*WORK TO BE COMPLETED*
Repeat the text of every one of the records below word for word, and leave the pictures out of your answer.

*DATA*
- - -

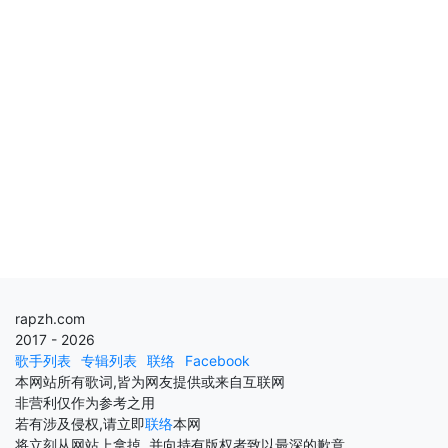
rapzh.com
2017 - 2026
歌手列表
专辑列表
联络
Facebook
本网站所有歌词,皆为网友提供或来自互联网
非营利仅作为参考之用
若有涉及侵权,请立即
联络
本网
将立刻从网站上拿掉, 并向持有版权者致以最深的歉意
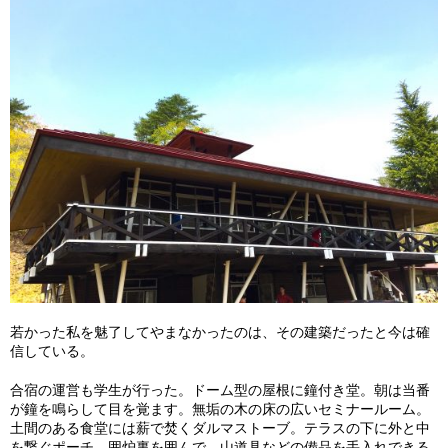
若かった私を魅了してやまなかったのは、その建築だったと今は確
信している。
合宿の運営も学生が行った。ドーム型の屋根に鐘付き堂。朝は当番
が鐘を鳴らして目を覚ます。無垢の木の床の広いセミナールーム。
土間のある食堂には薪で焚くダルマストーブ。テラスの下に外と中
を繋ぐポーチ。囲炉裏を囲んで、山道具などの備品を手入れできる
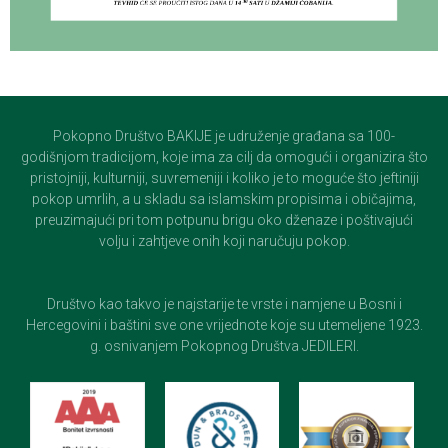
Pokopno Društvo BAKIJE je udruženje građana sa 100-
godišnjom tradicijom, koje ima za cilj da omogući i organizira što
pristojniji, kulturniji, suvremeniji i koliko je to moguće što jeftiniji
pokop umrlih, a u skladu sa islamskim propisima i običajima,
preuzimajući pri tom potpunu brigu oko dženaze i poštivajući
volju i zahtjeve onih koji naručuju pokop.
Društvo kao takvo je najstarije te vrste i namjene u Bosni i
Hercegovini i baštini sve one vrijednote koje su utemeljene 1923.
g. osnivanjem Pokopnog Društva JEDILERI.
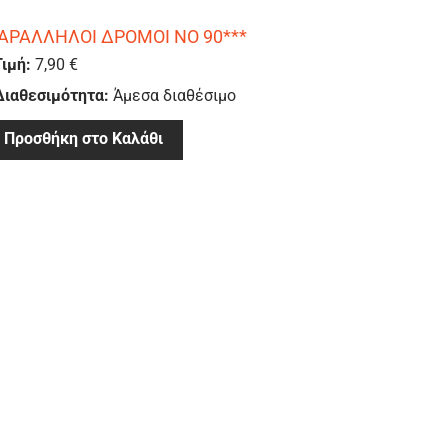
ΑΡΑΛΛΗΛΟΙ ΔΡΟΜΟΙ ΝΟ 90***
Τιμή:
7,90 €
Διαθεσιμότητα:
Άμεσα διαθέσιμο
Προσθήκη στο Καλάθι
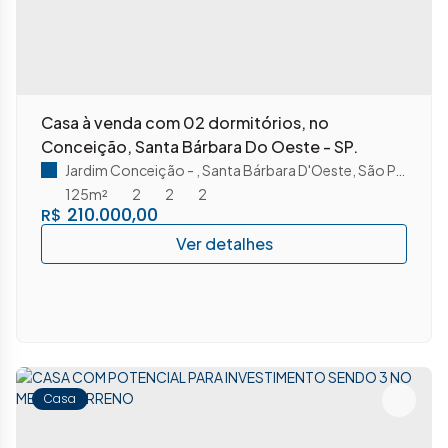
Casa à venda com 02 dormitórios, no
Conceição, Santa Bárbara Do Oeste - SP.
Jardim Conceição
,
Santa Bárbara D'Oeste
,
São Paulo
,
Bra
125m²
2
2
2
210.000,00
R$
Casa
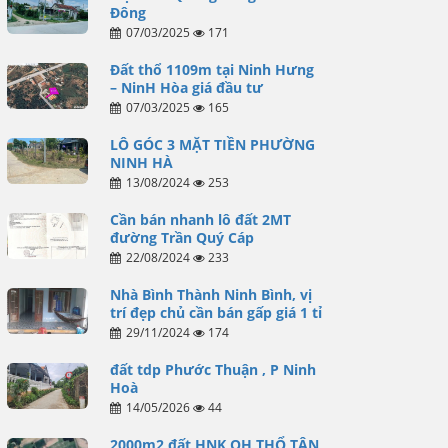
Đông
07/03/2025
171
Đất thổ 1109m tại Ninh Hưng
– NinH Hòa giá đầu tư
07/03/2025
165
LÔ GÓC 3 MẶT TIỀN PHƯỜNG
NINH HÀ
13/08/2024
253
Cần bán nhanh lô đất 2MT
đường Trần Quý Cáp
22/08/2024
233
Nhà Bình Thành Ninh Bình, vị
trí đẹp chủ cần bán gấp giá 1 tỉ
29/11/2024
174
đất tdp Phước Thuận , P Ninh
Hoà
14/05/2026
44
2000m2 đất HNK QH THỔ TÂN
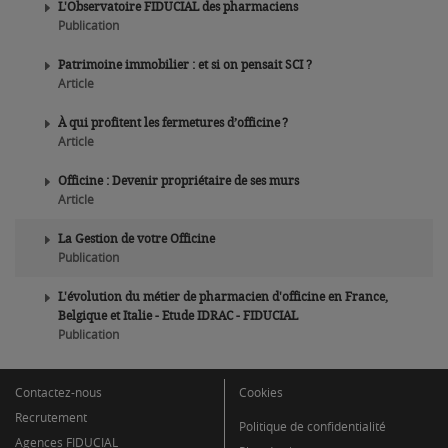
L'Observatoire FIDUCIAL des pharmaciens
Publication
Patrimoine immobilier : et si on pensait SCI ?
Article
À qui profitent les fermetures d’officine ?
Article
Officine : Devenir propriétaire de ses murs
Article
La Gestion de votre Officine
Publication
L'évolution du métier de pharmacien d'officine en France,
Belgique et Italie - Etude IDRAC - FIDUCIAL
Publication
Contactez-nous
Cookies
Recrutement
Politique de confidentialité
Agences FIDUCIAL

- - -

*ANSWER SECTION*
rapzh.com
2017 - 2026
歌手列表
专辑列表
联络
Facebook
本网站所有歌词,皆为网友提供或来自互联网
非营利仅作为参考之用
若有涉及侵权,请立即
联络
本网
将立刻从网站上拿掉, 并向持有版权者致以最深的歉意
若かった私を魅了してやまなかったのは、その建築だったと今は確
信している。
合宿の運営も学生が行った。ドーム型の屋根に鐘付き堂。朝は当番
が鐘を鳴らして目を覚ます。無垢の木の床の広いセミナールーム。
土間のある食堂には薪で焚くダルマストーブ。テラスの下に外と中
を繋ぐポーチ。囲炉裏を囲んで、山道具などの備品を手入れできる
Pokopno Društvo BAKIJE je udruženje građana sa 100-
godišnjom tradicijom, koje ima za cilj da omogući i organizira što
pristojniji, kulturniji, suvremeniji i koliko je to moguće što jeftiniji
pokop umrlih, a u skladu sa islamskim propisima i običajima,
preuzimajući pri tom potpunu brigu oko dženaze i poštivajući
volju i zahtjeve onih koji naručuju pokop.
Društvo kao takvo je najstarije te vrste i namjene u Bosni i
Hercegovini i baštini sve one vrijednote koje su utemeljene 1923.
g. osnivanjem Pokopnog Društva JEDILERI.
ΑΡΑΛΛΗΛΟΙ ΔΡΟΜΟΙ ΝΟ 90***
Τιμή:
7,90 €
Διαθεσιμότητα:
Άμεσα διαθέσιμο
Προσθήκη στο Καλάθι
Casa à venda com 02 dormitórios, no
Conceição, Santa Bárbara Do Oeste - SP.
Jardim Conceição
,
Santa Bárbara D'Oeste
,
São Paulo
,
Bra
125m²
2
2
2
210.000,00
R$
Casa
Đông
07/03/2025
171
Đất thổ 1109m tại Ninh Hưng
– NinH Hòa giá đầu tư
07/03/2025
165
LÔ GÓC 3 MẶT TIỀN PHƯỜNG
NINH HÀ
13/08/2024
253
Cần bán nhanh lô đất 2MT
đường Trần Quý Cáp
22/08/2024
233
Nhà Bình Thành Ninh Bình, vị
trí đẹp chủ cần bán gấp giá 1 tỉ
29/11/2024
174
đất tdp Phước Thuận , P Ninh
Hoà
14/05/2026
44
2000m2 đất HNK QH THỔ TÂN
L'Observatoire FIDUCIAL des pharmaciens
Publication
Patrimoine immobilier : et si on pensait SCI ?
Article
À qui profitent les fermetures d’officine ?
Article
Officine : Devenir propriétaire de ses murs
Article
La Gestion de votre Officine
Publication
L'évolution du métier de pharmacien d'officine en France,
Belgique et Italie - Etude IDRAC - FIDUCIAL
Publication
Contactez-nous
Cookies
Recrutement
Politique de confidentialité
Agences FIDUCIAL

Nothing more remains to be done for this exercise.